Do you do your own shopping?
I'm so time-poor while doing paramount things for all the people that I can't care about such trivias. I have a group of shopping experts to compile my grocery list and texting it to a bunch of professional buyers around the world. For the garnments, I ever employ a gang of stand-in, each sharing with me one body part measure.
Who are your heroes?
William Shakespeare, Bilbo Baggins, and myself.
Can you share with us a memory of your role in "The Illusionist"?
Ohmigosh! To cite a classic, the set "was a place of ruin and despair, ruled by an evil bear who smelled of strawberries!".
Does your secretary use a pseudonym when he makes reservation for, say, a hotel suite? You know, to protect your privacy and to escape stalkers and supporters
Absolutely! We do anything to duck those cannibals. I mostly employ the moniker "Jessica Beel".
Jessica, your zodiac sign is Pisces. May I read you your horoscope?

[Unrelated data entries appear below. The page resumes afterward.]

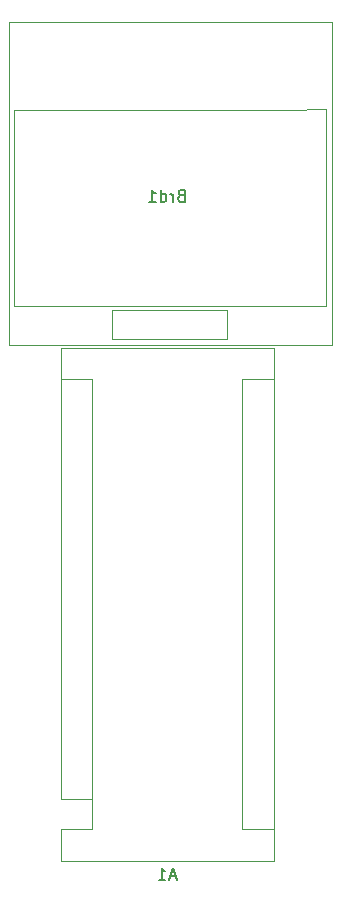
<source format=gbo>
%TF.GenerationSoftware,KiCad,Pcbnew,(5.1.10-1-10_14)*%
%TF.CreationDate,2021-10-26T12:06:02+11:00*%
%TF.ProjectId,bkm10iRduino_shield,626b6d31-3069-4526-9475-696e6f5f7368,rev?*%
%TF.SameCoordinates,Original*%
%TF.FileFunction,Legend,Bot*%
%TF.FilePolarity,Positive*%
%FSLAX46Y46*%
G04 Gerber Fmt 4.6, Leading zero omitted, Abs format (unit mm)*
G04 Created by KiCad (PCBNEW (5.1.10-1-10_14)) date 2021-10-26 12:06:02*
%MOMM*%
%LPD*%
G01*
G04 APERTURE LIST*
%ADD10C,0.120000*%
%ADD11C,0.150000*%
G04 APERTURE END LIST*
D10*
%TO.C,A1*%
X161290000Y-102870000D02*
X161290000Y-105410000D01*
X161290000Y-105410000D02*
X158620000Y-105410000D01*
X158620000Y-102870000D02*
X158620000Y-64640000D01*
X158620000Y-108080000D02*
X158620000Y-105410000D01*
X173990000Y-105410000D02*
X176660000Y-105410000D01*
X173990000Y-105410000D02*
X173990000Y-67310000D01*
X173990000Y-67310000D02*
X176660000Y-67310000D01*
X161290000Y-102870000D02*
X158620000Y-102870000D01*
X161290000Y-102870000D02*
X161290000Y-67310000D01*
X161290000Y-67310000D02*
X158620000Y-67310000D01*
X158620000Y-64640000D02*
X176660000Y-64640000D01*
X176660000Y-64640000D02*
X176660000Y-108080000D01*
X176660000Y-108080000D02*
X158620000Y-108080000D01*
%TO.C,Brd1*%
X181102000Y-61087000D02*
X180848000Y-61075000D01*
X181102000Y-44450000D02*
X181102000Y-61087000D01*
X177762000Y-44475000D02*
X181102000Y-44450000D01*
X177762000Y-61075000D02*
X180848000Y-61075000D01*
X162941000Y-63881000D02*
X162941000Y-61468000D01*
X172720000Y-61468000D02*
X162941000Y-61468000D01*
X172720000Y-63881000D02*
X172720000Y-61468000D01*
X162941000Y-63881000D02*
X172720000Y-63881000D01*
X154662000Y-61075000D02*
X177762000Y-61075000D01*
X154662000Y-44475000D02*
X154662000Y-61075000D01*
X177762000Y-44475000D02*
X154662000Y-44475000D01*
X154240000Y-37070000D02*
X154240000Y-64370000D01*
X181640000Y-37070000D02*
X154240000Y-37070000D01*
X181640000Y-64370000D02*
X181640000Y-37070000D01*
X154240000Y-64370000D02*
X181640000Y-64370000D01*
%TO.C,A1*%
D11*
X168354285Y-109386666D02*
X167878095Y-109386666D01*
X168449523Y-109672380D02*
X168116190Y-108672380D01*
X167782857Y-109672380D01*
X166925714Y-109672380D02*
X167497142Y-109672380D01*
X167211428Y-109672380D02*
X167211428Y-108672380D01*
X167306666Y-108815238D01*
X167401904Y-108910476D01*
X167497142Y-108958095D01*
%TO.C,Brd1*%
X168806666Y-51744571D02*
X168663809Y-51792190D01*
X168616190Y-51839809D01*
X168568571Y-51935047D01*
X168568571Y-52077904D01*
X168616190Y-52173142D01*
X168663809Y-52220761D01*
X168759047Y-52268380D01*
X169140000Y-52268380D01*
X169140000Y-51268380D01*
X168806666Y-51268380D01*
X168711428Y-51316000D01*
X168663809Y-51363619D01*
X168616190Y-51458857D01*
X168616190Y-51554095D01*
X168663809Y-51649333D01*
X168711428Y-51696952D01*
X168806666Y-51744571D01*
X169140000Y-51744571D01*
X168140000Y-52268380D02*
X168140000Y-51601714D01*
X168140000Y-51792190D02*
X168092380Y-51696952D01*
X168044761Y-51649333D01*
X167949523Y-51601714D01*
X167854285Y-51601714D01*
X167092380Y-52268380D02*
X167092380Y-51268380D01*
X167092380Y-52220761D02*
X167187619Y-52268380D01*
X167378095Y-52268380D01*
X167473333Y-52220761D01*
X167520952Y-52173142D01*
X167568571Y-52077904D01*
X167568571Y-51792190D01*
X167520952Y-51696952D01*
X167473333Y-51649333D01*
X167378095Y-51601714D01*
X167187619Y-51601714D01*
X167092380Y-51649333D01*
X166092380Y-52268380D02*
X166663809Y-52268380D01*
X166378095Y-52268380D02*
X166378095Y-51268380D01*
X166473333Y-51411238D01*
X166568571Y-51506476D01*
X166663809Y-51554095D01*
%TD*%
M02*

</source>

As you want, but I'm a bit partial regarding zodiacal madness.
Today an embarrassing forfeit and a wearying stressful situation are threatening your capability to avoid confrontations, but compared to next Sunday today is good day, so good luck.

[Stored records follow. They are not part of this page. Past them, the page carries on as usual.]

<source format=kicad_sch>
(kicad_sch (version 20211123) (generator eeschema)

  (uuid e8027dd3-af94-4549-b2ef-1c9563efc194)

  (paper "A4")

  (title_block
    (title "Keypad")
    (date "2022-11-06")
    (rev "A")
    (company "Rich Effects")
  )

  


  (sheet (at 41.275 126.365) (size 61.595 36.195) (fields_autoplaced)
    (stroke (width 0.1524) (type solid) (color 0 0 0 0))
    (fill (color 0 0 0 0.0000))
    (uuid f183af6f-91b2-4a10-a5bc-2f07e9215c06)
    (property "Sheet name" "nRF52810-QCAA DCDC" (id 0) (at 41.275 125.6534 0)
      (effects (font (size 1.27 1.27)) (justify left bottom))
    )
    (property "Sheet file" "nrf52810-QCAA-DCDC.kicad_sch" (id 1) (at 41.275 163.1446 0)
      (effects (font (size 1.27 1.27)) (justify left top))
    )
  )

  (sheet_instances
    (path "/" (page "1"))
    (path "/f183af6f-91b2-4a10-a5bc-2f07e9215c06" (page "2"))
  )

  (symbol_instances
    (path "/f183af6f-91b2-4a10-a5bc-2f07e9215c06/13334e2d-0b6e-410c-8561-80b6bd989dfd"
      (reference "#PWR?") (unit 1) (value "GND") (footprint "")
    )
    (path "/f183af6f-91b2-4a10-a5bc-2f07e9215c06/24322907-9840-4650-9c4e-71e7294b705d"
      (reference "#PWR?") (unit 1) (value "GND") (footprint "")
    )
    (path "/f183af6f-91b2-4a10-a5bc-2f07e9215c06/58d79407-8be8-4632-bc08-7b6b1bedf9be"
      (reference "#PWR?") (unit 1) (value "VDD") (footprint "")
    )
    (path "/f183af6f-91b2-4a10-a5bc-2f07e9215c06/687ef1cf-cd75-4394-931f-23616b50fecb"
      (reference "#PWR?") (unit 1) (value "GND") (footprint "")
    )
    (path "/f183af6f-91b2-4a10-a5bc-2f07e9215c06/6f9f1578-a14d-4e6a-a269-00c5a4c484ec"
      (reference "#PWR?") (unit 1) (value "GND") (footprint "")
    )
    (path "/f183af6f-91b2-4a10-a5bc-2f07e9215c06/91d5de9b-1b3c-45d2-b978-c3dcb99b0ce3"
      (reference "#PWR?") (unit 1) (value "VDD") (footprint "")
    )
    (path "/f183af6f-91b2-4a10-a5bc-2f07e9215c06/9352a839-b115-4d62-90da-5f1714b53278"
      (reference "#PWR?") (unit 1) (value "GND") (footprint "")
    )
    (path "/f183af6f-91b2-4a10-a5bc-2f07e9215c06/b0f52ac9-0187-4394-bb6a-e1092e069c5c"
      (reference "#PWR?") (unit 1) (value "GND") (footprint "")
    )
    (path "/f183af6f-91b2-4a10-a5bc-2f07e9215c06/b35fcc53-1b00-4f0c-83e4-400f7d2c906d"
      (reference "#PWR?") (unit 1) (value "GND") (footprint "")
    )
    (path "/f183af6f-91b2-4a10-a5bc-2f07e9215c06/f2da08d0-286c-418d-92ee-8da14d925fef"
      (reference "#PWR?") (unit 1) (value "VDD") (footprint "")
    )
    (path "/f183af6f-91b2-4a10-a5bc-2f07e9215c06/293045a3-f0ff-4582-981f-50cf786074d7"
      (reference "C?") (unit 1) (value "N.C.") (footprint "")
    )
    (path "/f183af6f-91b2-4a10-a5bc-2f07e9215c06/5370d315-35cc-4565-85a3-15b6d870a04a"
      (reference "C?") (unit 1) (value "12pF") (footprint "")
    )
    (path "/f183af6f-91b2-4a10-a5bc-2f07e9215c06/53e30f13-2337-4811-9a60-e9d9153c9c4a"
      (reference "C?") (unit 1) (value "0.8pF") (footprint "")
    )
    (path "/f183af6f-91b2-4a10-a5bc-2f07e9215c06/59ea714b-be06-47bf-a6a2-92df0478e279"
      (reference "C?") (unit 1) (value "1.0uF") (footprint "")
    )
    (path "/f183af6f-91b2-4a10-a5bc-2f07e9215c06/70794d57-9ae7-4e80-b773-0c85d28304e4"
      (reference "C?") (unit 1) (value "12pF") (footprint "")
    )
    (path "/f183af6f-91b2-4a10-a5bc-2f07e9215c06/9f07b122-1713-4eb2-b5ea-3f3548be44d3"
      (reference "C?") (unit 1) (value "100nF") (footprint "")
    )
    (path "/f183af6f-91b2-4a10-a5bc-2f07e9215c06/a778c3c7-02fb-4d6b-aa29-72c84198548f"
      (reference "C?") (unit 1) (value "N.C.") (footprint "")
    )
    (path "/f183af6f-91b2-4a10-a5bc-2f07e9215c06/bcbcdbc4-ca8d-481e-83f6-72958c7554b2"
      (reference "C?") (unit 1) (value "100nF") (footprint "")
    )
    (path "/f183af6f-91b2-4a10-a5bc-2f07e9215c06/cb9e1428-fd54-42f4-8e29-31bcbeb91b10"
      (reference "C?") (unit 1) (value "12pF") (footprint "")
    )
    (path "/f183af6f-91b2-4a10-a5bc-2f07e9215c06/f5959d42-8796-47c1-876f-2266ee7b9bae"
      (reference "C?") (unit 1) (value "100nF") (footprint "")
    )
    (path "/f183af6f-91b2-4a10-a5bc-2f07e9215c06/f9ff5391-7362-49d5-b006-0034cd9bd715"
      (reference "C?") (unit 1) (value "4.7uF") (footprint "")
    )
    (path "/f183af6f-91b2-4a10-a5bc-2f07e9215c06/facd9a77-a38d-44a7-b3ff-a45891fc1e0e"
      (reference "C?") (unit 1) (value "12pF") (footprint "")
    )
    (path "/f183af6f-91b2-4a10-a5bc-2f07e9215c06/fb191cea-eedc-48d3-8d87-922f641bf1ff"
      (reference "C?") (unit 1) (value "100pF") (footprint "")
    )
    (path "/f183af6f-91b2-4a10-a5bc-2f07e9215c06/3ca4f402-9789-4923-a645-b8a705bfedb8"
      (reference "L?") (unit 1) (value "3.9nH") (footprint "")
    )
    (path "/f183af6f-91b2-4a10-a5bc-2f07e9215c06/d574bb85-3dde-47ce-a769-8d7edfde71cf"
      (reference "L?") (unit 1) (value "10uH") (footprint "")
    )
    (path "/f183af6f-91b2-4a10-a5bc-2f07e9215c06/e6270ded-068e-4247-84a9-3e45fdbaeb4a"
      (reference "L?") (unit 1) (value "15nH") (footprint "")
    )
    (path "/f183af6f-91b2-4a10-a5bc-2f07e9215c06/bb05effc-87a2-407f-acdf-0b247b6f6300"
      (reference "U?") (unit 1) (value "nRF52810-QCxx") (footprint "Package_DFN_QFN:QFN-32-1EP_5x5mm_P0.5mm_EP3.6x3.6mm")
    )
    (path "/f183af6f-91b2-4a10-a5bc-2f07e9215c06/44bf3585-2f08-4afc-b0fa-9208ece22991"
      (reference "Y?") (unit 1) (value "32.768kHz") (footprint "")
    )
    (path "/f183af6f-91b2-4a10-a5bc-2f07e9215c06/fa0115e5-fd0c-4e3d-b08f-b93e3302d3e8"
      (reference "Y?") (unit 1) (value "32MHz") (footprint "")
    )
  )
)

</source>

Kowabunga! You are spot on!
If I may say so, Jessica, you are well known for your unconventional requests when staying in hotels. Is it true? Could you explain us why and maybe make an example of something you usually ask?
Lately I've found that I can't live without a kitten or baby panda's tears delivered daily to my suite.
Jessica, what do you think about president Donald Trump?
Sorry, I was under the impression this was a playful meeting, not a glimpse into the abyss of gloom.